MedFeat: Model-Aware and Explainability-Driven Feature Engineering with LLMs for Clinical Tabular Prediction

MedFeat is a novel, feedback-driven framework that leverages Large Language Models to perform model-aware and explainability-guided feature engineering, achieving robust and clinically meaningful improvements in diverse healthcare tabular prediction tasks by prioritizing informative signals that are difficult for downstream models to learn directly.

Zizheng Zhang, Yiming Li, Justin Xu, Jinyu Wang, Rui Wang, Lei Song, Jiang Bian, David W Eyre, Jingjing Fu

Published 2026-03-04
📖 4 min read☕ Coffee break read

Imagine you are a doctor trying to predict which patients might get sick or pass away soon. You have a massive spreadsheet (a "tabular dataset") filled with numbers: age, heart rate, blood pressure, lab results, and more.

In the world of machine learning, there's a long-standing debate: Should we use simple, classic math tools (like decision trees) or complex, deep neural networks (like the ones that power AI art) to make these predictions?

Surprisingly, for medical spreadsheets, the simple tools often win. But they need help. They need someone to look at the raw numbers and say, "Hey, if you combine age and blood pressure in this specific way, it tells us something new." This is called Feature Engineering.

Data extract ::

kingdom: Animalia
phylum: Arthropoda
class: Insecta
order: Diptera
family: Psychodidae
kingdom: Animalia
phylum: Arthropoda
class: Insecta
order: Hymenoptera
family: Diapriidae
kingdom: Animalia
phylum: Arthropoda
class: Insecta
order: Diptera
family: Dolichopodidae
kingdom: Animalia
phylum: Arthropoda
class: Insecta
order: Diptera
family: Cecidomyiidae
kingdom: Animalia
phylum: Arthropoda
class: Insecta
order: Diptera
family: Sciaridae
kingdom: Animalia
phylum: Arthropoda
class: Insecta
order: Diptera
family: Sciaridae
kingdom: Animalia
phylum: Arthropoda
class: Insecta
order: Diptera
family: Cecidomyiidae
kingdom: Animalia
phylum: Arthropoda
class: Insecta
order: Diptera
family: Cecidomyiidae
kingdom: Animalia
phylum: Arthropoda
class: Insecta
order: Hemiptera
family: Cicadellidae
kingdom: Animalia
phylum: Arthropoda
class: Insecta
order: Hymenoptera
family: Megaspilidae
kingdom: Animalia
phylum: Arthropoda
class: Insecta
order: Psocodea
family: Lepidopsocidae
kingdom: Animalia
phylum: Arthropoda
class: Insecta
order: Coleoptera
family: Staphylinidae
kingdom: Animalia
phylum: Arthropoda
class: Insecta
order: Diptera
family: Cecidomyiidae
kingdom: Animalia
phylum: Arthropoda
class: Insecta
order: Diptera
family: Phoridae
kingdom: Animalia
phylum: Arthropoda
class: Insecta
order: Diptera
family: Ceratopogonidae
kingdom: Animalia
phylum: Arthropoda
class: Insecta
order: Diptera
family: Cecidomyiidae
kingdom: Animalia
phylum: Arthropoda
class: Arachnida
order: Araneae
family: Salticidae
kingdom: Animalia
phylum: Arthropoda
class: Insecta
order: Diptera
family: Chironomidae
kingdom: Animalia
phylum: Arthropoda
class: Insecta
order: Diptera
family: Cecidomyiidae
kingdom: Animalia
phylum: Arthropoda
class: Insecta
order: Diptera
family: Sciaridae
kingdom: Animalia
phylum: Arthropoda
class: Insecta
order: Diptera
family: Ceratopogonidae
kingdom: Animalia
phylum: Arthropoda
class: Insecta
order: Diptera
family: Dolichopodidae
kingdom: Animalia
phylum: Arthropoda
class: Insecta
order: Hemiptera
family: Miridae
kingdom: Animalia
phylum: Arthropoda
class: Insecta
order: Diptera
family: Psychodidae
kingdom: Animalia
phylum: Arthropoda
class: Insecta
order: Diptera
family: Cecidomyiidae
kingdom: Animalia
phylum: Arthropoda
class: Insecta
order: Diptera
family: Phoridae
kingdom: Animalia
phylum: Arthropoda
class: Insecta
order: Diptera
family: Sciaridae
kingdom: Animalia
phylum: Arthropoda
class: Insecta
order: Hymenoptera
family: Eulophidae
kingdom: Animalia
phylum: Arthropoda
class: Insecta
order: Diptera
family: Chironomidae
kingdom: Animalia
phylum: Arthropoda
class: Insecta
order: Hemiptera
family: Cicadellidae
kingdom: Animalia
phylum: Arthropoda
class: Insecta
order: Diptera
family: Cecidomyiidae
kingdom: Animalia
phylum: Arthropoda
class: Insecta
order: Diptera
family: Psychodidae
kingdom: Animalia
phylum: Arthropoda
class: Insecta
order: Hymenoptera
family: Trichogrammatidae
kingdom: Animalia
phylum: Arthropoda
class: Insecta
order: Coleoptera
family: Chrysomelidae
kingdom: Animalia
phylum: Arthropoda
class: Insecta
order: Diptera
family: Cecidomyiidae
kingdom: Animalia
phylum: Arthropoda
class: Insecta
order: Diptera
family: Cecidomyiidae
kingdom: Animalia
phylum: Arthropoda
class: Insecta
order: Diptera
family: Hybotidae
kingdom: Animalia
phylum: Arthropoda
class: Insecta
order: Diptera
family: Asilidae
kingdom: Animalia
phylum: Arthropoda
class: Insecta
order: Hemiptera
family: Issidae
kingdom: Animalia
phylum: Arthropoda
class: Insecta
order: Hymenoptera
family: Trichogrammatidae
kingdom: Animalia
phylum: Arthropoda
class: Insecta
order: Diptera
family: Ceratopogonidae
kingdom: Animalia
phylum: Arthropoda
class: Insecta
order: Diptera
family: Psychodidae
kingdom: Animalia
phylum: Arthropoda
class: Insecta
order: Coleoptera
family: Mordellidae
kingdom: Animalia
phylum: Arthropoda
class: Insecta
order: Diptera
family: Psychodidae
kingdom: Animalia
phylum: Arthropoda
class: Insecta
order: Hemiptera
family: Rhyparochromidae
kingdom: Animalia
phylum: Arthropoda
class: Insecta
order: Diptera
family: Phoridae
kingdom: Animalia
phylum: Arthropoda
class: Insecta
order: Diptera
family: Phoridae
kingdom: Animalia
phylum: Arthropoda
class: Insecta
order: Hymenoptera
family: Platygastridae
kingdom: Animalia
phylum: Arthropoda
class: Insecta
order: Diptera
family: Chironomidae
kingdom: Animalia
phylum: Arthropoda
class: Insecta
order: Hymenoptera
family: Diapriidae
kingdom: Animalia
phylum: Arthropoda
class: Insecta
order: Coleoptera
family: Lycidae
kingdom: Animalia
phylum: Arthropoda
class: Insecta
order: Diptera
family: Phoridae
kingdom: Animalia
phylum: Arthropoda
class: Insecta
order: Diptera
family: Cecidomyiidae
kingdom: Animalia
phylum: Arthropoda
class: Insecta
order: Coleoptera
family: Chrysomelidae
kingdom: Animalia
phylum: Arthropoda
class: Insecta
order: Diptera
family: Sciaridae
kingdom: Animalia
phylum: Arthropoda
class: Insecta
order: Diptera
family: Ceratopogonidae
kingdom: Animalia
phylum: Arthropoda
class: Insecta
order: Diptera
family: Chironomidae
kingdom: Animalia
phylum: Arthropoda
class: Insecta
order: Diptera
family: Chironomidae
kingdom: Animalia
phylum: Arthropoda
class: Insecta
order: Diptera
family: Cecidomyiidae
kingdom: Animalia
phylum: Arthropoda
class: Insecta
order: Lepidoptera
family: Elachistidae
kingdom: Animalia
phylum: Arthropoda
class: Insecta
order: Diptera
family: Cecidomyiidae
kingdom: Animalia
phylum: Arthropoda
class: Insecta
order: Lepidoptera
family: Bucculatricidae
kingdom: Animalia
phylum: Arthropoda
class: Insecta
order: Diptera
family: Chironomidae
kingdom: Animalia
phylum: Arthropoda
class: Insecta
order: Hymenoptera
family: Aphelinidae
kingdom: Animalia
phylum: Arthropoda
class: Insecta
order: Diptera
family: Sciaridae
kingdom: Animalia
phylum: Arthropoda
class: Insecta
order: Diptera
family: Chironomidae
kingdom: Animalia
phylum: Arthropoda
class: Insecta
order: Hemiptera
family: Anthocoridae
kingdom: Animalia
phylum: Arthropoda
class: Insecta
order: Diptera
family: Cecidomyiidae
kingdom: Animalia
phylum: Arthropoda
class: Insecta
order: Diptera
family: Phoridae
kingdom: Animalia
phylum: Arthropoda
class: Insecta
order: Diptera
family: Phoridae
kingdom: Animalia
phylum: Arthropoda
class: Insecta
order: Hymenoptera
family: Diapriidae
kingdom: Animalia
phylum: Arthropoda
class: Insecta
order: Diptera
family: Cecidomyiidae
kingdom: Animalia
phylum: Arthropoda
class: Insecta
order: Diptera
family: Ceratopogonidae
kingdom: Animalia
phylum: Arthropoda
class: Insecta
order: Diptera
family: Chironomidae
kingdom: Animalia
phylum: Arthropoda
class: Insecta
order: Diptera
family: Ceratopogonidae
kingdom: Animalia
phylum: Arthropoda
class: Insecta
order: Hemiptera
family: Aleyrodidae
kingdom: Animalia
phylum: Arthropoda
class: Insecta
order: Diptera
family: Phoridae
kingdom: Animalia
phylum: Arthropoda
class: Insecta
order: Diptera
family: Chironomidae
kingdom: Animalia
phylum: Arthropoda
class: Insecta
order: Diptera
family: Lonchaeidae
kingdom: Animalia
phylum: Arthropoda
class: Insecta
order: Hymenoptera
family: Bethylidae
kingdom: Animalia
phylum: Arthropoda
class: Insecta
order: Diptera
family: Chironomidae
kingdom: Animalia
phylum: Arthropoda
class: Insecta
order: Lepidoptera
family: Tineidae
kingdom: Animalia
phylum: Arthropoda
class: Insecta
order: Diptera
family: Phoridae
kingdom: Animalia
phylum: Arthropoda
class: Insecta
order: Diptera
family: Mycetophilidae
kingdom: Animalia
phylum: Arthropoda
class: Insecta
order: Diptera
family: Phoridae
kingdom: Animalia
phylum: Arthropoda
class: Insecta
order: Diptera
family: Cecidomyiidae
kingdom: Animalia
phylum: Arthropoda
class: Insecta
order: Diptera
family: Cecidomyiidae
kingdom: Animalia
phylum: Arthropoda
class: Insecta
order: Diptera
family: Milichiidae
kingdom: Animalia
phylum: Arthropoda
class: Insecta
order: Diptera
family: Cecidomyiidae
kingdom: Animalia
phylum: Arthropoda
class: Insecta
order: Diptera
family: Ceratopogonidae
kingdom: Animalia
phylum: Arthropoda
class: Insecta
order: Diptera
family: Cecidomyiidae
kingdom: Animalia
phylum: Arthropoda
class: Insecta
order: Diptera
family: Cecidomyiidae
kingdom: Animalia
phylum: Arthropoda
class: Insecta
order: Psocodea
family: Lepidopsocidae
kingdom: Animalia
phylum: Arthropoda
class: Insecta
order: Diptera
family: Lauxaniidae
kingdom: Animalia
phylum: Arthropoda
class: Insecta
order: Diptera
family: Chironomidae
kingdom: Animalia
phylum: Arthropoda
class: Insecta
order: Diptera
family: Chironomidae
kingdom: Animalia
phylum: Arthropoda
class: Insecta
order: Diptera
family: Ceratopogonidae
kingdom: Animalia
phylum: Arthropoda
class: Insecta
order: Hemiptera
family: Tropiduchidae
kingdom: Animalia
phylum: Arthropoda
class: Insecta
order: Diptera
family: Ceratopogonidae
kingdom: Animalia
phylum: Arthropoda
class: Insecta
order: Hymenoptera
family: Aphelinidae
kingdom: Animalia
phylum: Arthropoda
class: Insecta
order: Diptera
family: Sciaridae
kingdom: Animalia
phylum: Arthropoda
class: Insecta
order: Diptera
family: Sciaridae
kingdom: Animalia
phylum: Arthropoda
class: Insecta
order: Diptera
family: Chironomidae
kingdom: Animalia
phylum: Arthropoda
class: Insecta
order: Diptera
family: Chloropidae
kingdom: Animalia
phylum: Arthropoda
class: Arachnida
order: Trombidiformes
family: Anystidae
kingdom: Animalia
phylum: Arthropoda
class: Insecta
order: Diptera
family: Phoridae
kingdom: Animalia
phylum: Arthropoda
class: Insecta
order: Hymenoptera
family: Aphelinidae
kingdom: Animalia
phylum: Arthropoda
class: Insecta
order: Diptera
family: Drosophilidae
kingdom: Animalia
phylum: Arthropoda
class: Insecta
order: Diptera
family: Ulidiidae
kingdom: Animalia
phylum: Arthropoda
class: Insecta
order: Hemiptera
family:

Exercise requirements :: In the MedFeat text, what term is used for looking at raw numbers and combining them, such as age and blood pressure, to reveal something new?

Response to this task :: Feature Engineering